Shyamal Saxena, head-retail banking, Standard Chartered, says, “Many customers don’t buy their preferred goods if the cost exceeds their budget even marginally. Here, the zero interest EMI scheme helps.”

Banks have a tie-up with merchants (retailers or manufacturers) and they bear the interest on behalf of the customer. In case of a short-duration offer — say a three-month offer — there are no hidden charges. But if you opt for repayment over a long period, you will be charged both processing fee (two-three per cent of the transaction amount) and service tax.

For someone like Banerjee, who had incurred unforseen expenses the last month through her credit card, such a scheme could be helpful. “I suggest she takes up the short-term scheme (three months), but only after she is sure of not paying anything extra,” says a private bank executive.

Needless to say, it should not be a cardholder’s first choice.
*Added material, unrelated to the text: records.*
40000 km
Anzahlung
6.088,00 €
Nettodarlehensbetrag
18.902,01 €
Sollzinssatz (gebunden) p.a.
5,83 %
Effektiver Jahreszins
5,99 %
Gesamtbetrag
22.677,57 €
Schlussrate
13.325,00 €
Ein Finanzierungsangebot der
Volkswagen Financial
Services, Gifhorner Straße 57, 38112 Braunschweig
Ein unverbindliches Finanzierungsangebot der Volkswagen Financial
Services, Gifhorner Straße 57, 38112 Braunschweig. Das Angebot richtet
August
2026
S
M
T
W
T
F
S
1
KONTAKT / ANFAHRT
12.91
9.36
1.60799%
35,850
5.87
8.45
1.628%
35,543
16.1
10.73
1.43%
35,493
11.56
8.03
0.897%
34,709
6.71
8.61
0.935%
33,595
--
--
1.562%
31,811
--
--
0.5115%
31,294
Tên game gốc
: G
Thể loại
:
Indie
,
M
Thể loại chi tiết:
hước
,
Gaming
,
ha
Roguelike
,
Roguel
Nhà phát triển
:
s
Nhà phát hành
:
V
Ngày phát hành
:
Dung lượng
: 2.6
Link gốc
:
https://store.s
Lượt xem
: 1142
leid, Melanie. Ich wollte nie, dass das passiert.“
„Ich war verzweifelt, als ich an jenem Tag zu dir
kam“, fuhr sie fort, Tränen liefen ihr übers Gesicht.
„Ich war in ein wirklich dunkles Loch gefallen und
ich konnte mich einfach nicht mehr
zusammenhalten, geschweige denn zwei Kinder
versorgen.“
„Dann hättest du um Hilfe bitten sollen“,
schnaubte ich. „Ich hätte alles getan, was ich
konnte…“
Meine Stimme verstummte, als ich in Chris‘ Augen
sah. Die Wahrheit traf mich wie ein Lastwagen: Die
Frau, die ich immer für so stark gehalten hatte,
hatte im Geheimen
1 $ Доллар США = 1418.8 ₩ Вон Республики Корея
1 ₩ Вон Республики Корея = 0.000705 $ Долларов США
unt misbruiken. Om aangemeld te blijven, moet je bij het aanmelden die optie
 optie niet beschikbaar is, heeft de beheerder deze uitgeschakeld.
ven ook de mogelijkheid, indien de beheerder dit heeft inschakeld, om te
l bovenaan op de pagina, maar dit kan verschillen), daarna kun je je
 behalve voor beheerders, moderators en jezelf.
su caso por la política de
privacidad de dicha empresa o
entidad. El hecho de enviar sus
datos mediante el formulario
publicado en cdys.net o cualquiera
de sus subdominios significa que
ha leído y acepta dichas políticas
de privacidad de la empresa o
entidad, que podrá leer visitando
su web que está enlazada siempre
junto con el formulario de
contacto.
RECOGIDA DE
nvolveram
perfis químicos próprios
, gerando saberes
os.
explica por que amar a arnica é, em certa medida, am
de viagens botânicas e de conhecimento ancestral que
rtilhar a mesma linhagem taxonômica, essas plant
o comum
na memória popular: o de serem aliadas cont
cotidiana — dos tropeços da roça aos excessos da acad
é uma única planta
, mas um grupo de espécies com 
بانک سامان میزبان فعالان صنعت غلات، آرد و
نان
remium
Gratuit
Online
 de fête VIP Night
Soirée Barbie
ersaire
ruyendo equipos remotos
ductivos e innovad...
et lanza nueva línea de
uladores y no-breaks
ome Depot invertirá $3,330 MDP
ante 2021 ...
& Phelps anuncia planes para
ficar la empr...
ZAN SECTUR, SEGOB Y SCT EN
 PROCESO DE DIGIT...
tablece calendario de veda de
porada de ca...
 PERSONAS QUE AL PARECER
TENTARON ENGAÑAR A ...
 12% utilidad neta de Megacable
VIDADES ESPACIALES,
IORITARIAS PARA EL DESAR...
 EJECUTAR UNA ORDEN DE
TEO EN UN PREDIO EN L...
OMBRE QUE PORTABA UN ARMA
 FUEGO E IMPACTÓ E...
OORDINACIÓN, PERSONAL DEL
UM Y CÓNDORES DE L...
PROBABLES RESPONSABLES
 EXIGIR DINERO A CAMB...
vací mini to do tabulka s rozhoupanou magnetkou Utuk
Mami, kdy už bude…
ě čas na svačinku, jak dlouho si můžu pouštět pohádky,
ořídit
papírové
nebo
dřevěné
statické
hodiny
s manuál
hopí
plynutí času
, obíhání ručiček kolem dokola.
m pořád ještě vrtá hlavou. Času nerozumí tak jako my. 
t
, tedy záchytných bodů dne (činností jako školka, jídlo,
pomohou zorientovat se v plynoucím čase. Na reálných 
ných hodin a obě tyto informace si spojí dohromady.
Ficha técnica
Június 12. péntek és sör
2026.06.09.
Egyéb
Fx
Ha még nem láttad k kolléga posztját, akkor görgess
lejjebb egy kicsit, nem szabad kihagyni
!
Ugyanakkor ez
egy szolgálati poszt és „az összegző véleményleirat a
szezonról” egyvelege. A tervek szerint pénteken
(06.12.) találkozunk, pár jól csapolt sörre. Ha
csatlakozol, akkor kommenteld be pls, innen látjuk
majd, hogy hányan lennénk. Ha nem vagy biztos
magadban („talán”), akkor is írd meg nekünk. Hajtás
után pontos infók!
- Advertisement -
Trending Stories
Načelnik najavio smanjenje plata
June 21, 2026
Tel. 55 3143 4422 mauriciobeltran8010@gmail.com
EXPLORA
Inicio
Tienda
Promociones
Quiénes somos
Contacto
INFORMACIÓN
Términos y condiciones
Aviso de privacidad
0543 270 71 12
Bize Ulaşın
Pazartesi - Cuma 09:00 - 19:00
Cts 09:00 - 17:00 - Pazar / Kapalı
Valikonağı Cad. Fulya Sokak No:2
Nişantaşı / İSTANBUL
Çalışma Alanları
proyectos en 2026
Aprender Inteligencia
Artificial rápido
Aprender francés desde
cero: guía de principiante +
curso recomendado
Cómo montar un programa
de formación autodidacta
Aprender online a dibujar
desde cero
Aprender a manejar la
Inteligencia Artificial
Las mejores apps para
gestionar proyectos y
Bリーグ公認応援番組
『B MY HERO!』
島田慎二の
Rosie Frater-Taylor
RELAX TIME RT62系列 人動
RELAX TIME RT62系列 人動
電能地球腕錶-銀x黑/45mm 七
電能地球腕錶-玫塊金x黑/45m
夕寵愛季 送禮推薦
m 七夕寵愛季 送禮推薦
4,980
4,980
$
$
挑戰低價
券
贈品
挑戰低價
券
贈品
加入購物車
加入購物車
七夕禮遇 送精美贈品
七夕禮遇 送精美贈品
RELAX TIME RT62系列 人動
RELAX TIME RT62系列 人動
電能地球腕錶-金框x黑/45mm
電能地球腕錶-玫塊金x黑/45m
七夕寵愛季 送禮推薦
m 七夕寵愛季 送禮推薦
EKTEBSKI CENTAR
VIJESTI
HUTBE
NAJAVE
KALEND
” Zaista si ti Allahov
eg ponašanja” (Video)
Credit card bills are high interest loans and should be paid on priority.

Opt for the EMI scheme if you have an urgent big-ticket purchase to make. For instance, Gaurav Gupta used up his entire credit limit to buy consumer durables when he shifted base to Pune from Nagpur. He got the zero-interest offer on his LED television, but not on the refrigerator. “I had to pay one per cent extra (monthly) on my refrigerator. But it will be staggered over six months,” he says.

In this case, once the EMI starts, you can use only the unused credit limit. And, if you miss an instalment, there will be an extra cost of 2-3.5 per cent, say bankers.

KVS Manian, group head-retail liabilities & branch banking, Kotak Mahindra Bank, explains: This arrangement is specially targeted towards ‘revolvers’ in banking parlance. A revolver pays only the minimum amount payable on his/her credit card outstanding on the due date. This increases the person’s liability.

Sneha Jha, a shopaholic, was toying with the idea of taking a personal loan to pay her outstanding credit card bill. But bankers advise against it. The EMI on a card bill works out cheaper than a personal loan, they say.

The annual interest cost on personal loans is 18-30 per cent. But if one is able to strike a good deal, the rates can be cheaper. On the other hand, if you don’t get the zero-interest offer, you are charged a maximum of 20 per cent a year on a credit card EMI. One can even get a lower rate if the relationship with the bank is good.